FOSS4G NA 2024

Embed all the things: the promise of geospatial vector embeddings
09-10, 15:00–15:30 (America/Chicago), Grand G

Geospatial foundation models have arrived and are getting better. We examine how the vector embeddings they provide can be used for clustering, change detection, and natural language-search, and discuss the challenge of scaling these solutions across time and space.


In this talk, we explore the immense potential of vector embeddings from open-source geospatial foundation models to revolutionize Earth observation. In particular, we show how geospatial vector embeddings enable (i) clustering and similarity search, (ii) a more robust and holistic method of change detection, and (iii) searching huge catalogs of imagery with natural language. We emphasize how these capabilities can be built entirely with open-source solutions; these include (among others): open-source geospatial foundation models such as Clay and SkyCLIP, open-source geospatial machine learning libraries such as Raster Vision, and open-source geospatial databases such as PostGIS. Additionally, we discuss some interesting open problems that need to be solved if we want to scale up such approaches to a global level and opportunities for the open-source community to contribute.

Vector embeddings have emerged as one of the most important tools from the deep learning revolution. The remarkable ability of deep neural networks to turn complex data such as images and text into semantically meaningful vectors in a kind of abstract concept-space has unlocked all manner of interesting applications. Simultaneously, the proliferation of pre-trained open-source models (“foundation models”), especially those pre-trained on geospatial data, has made it trivial to compress Earth imagery to vector embeddings. The question now is: what can we do with them?
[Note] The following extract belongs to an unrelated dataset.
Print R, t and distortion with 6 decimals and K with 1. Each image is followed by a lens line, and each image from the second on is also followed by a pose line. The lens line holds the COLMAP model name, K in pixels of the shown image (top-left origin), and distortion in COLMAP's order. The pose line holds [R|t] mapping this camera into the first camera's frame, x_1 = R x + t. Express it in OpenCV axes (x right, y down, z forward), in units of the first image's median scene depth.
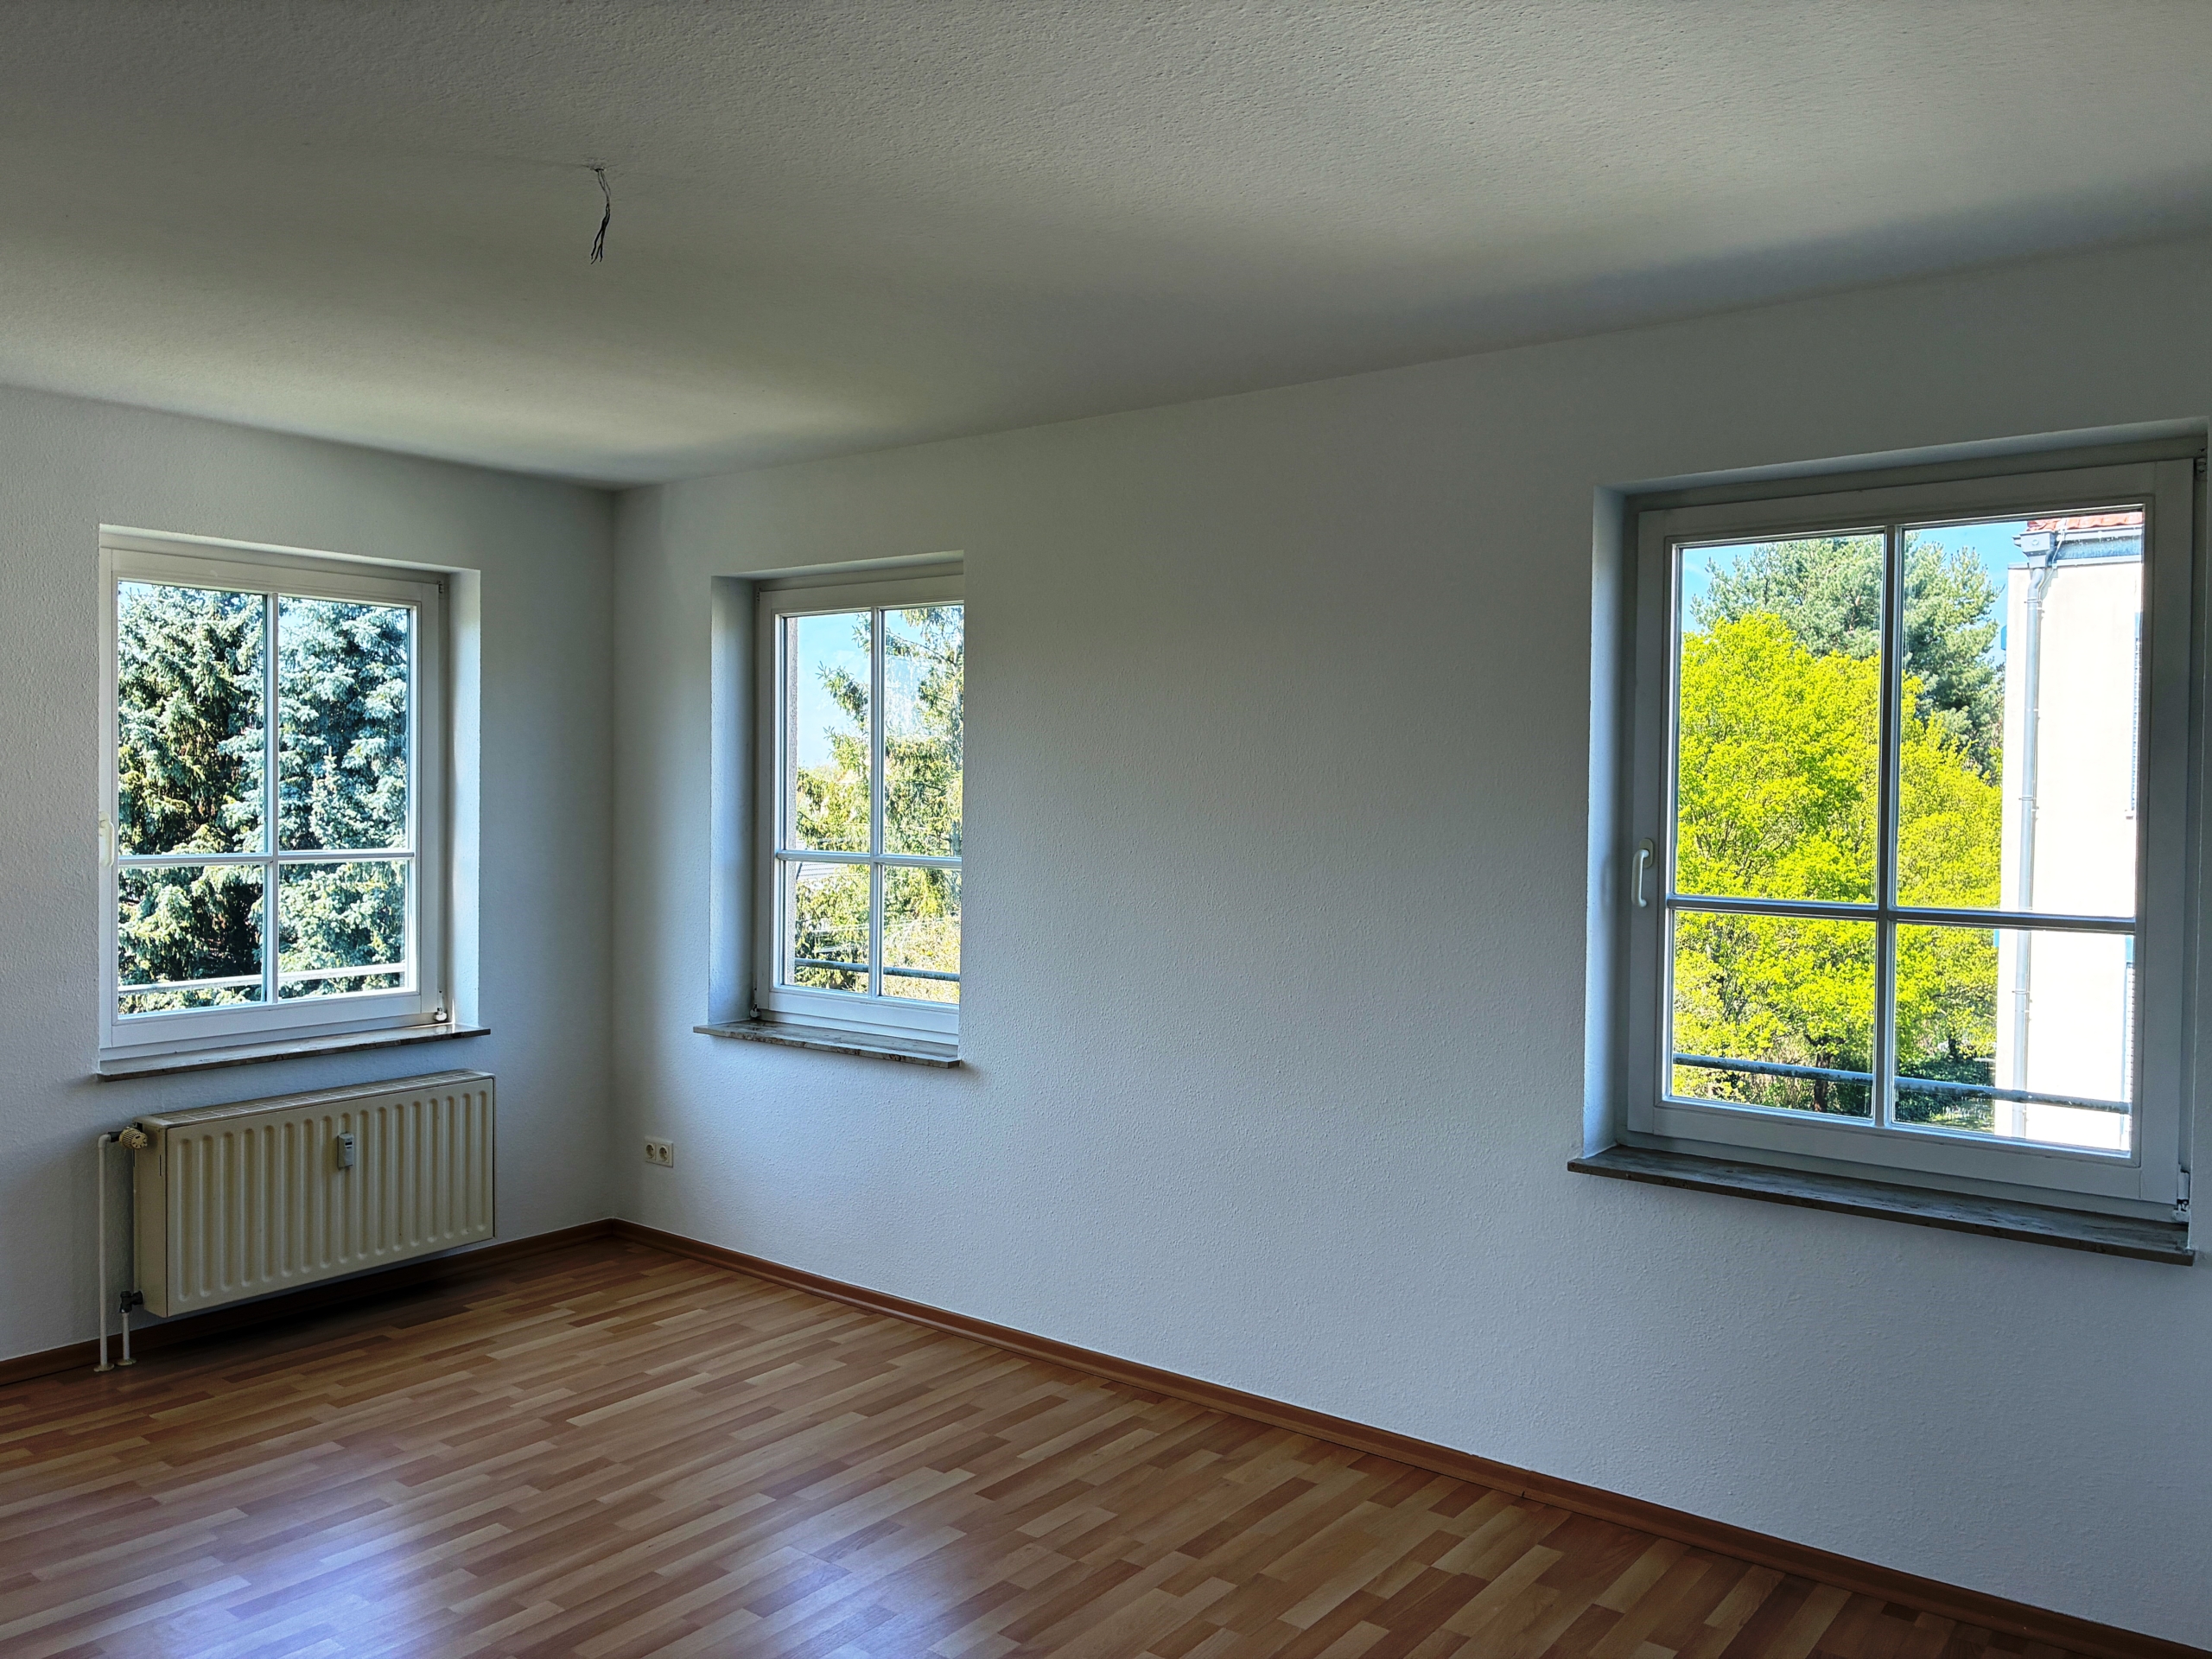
lens RADIAL K [[1679.8, 0, 1107.8], [0, 1679.8, 829.6], [0, 0, 1]] dist [0.040503, -0.019865]
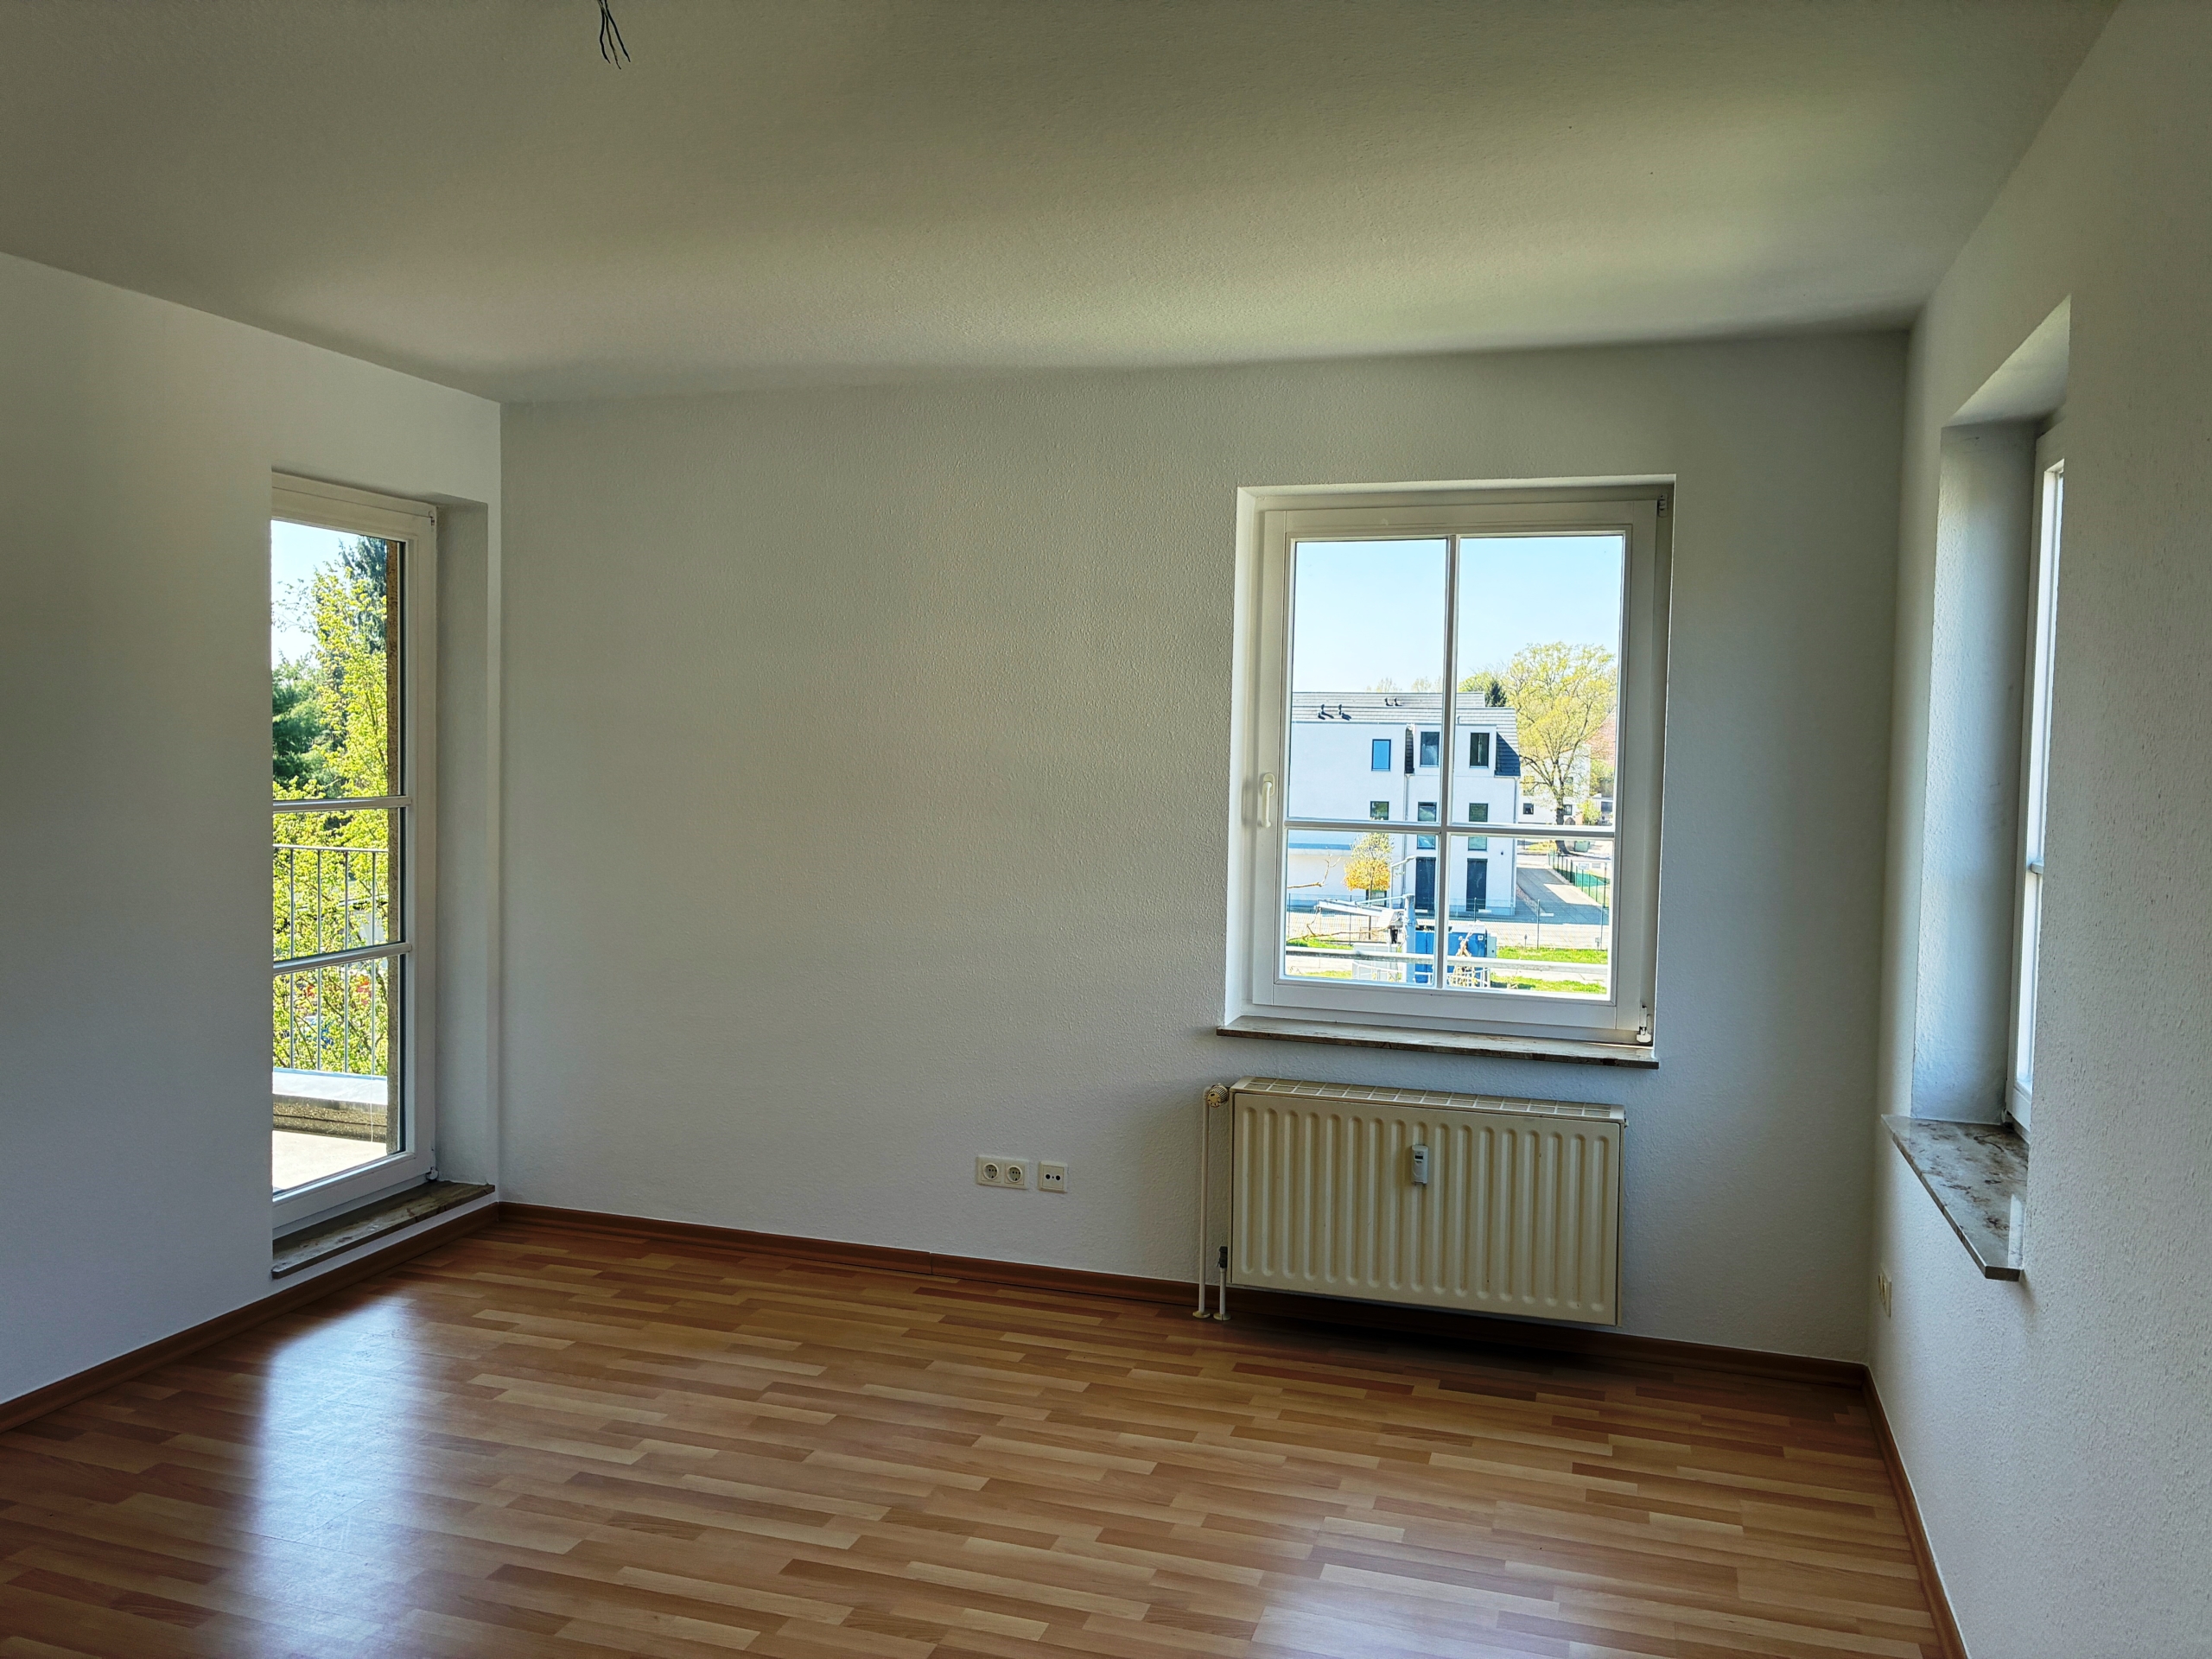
lens RADIAL K [[1679.8, 0, 1119.4], [0, 1679.8, 818.7], [0, 0, 1]] dist [0.040503, -0.019865]
pose [[0.347893, 0.037592, -0.936780, 0.322749], [-0.038969, 0.998912, 0.025613, -0.005756], [0.936724, 0.027595, 0.348979, 0.572887]]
In this talk, we present three potential use cases.

For our first use case, we show how, at a basic level, vector embeddings can be used to cluster images into semantically meaningful clusters as well as to find images similar to a given image.

For our second use case, we demonstrate a more advanced analysis. We show how instead of detecting change for a location by comparing images from two discrete timestamps, we can instead model its entire history using vector embeddings and detect change and anomalies by measuring how much they deviate from the model. This approach has the additional benefit of being robust to seasonal variations throughout the year.

For our third use case, we demonstrate the use of a slightly different kind of geospatial foundation model: a vision-language model. We show how vector embeddings from such a model can be used to search images based on their semantic content. This enables searching using natural language queries such as “houses with swimming pools” over large geographical areas such as entire cities or states.

Finally, we discuss some engineering challenges involved in deploying such solutions at scale. These include: choosing the chipping grid, efficiently storing and searching tens of millions to billions of vectors, versioning the embeddings, and more.